Task brief: Which lines of the entries below include "hast"? List them all.

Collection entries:


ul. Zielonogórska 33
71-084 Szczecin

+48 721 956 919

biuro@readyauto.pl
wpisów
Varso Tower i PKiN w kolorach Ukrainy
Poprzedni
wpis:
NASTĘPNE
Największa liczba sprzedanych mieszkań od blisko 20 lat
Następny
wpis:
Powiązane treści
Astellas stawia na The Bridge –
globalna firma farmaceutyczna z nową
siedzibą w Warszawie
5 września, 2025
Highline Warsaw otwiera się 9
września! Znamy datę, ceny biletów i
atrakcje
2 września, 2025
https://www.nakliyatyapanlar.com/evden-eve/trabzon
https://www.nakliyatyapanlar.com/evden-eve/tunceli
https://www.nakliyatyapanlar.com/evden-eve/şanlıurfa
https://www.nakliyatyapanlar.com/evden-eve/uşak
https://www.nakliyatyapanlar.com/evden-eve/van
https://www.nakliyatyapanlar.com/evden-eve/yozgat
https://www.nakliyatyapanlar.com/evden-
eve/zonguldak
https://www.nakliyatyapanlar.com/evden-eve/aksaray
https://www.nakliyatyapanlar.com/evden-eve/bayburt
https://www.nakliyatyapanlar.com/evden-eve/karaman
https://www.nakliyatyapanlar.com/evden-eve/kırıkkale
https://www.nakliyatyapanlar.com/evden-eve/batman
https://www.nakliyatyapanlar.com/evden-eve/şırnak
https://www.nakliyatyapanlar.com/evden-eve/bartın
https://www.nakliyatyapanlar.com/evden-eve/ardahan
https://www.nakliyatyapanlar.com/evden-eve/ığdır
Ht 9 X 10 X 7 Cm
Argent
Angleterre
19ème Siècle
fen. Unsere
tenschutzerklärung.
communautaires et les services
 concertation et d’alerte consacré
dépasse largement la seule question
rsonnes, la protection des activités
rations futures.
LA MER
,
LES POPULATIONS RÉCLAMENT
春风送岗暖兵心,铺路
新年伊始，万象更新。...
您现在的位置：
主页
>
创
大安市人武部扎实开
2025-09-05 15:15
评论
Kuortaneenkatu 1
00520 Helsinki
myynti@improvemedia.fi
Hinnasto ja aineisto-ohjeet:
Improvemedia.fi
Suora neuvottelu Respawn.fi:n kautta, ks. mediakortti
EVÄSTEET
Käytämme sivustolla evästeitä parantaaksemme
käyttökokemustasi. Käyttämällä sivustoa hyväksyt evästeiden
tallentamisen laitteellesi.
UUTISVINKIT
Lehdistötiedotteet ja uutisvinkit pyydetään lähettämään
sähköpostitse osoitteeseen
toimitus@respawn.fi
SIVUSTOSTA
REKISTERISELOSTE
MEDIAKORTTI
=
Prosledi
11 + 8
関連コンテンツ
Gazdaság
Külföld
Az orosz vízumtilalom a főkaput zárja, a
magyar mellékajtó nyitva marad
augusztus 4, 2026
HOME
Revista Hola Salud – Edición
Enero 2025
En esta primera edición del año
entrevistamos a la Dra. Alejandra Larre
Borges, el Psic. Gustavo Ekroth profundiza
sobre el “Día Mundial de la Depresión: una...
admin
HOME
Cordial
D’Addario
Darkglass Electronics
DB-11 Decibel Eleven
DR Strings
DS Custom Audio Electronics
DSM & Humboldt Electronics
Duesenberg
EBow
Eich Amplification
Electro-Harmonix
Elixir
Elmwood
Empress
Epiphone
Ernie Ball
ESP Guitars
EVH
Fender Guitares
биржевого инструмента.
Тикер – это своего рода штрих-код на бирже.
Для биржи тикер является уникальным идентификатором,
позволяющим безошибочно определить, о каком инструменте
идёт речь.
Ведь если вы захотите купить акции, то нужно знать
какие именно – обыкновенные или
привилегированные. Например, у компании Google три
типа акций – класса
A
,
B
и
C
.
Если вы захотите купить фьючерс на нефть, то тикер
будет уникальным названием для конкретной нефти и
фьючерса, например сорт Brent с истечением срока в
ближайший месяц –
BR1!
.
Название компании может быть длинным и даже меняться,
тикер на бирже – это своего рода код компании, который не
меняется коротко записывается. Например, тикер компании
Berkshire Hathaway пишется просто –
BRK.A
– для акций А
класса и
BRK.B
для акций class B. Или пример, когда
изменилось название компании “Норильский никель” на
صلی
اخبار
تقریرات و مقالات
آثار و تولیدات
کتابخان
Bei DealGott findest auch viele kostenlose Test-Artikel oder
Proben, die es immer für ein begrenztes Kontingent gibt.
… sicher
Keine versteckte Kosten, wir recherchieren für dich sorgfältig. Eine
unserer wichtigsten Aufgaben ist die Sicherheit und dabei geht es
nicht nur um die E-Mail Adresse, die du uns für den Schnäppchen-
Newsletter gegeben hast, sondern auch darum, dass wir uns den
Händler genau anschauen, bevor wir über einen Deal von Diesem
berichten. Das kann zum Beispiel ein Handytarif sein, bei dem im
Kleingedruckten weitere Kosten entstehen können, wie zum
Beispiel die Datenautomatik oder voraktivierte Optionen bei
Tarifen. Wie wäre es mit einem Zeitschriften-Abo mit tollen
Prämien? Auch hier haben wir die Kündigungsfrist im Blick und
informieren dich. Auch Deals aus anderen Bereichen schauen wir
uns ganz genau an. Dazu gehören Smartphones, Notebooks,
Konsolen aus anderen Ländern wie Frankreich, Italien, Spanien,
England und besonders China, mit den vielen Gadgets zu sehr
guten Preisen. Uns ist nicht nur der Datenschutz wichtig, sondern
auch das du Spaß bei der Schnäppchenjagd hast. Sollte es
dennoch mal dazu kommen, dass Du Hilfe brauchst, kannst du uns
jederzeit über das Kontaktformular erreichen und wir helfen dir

Reply:
Newsletter gegeben hast, sondern auch darum, dass wir uns den
auch das du Spaß bei der Schnäppchenjagd hast. Sollte es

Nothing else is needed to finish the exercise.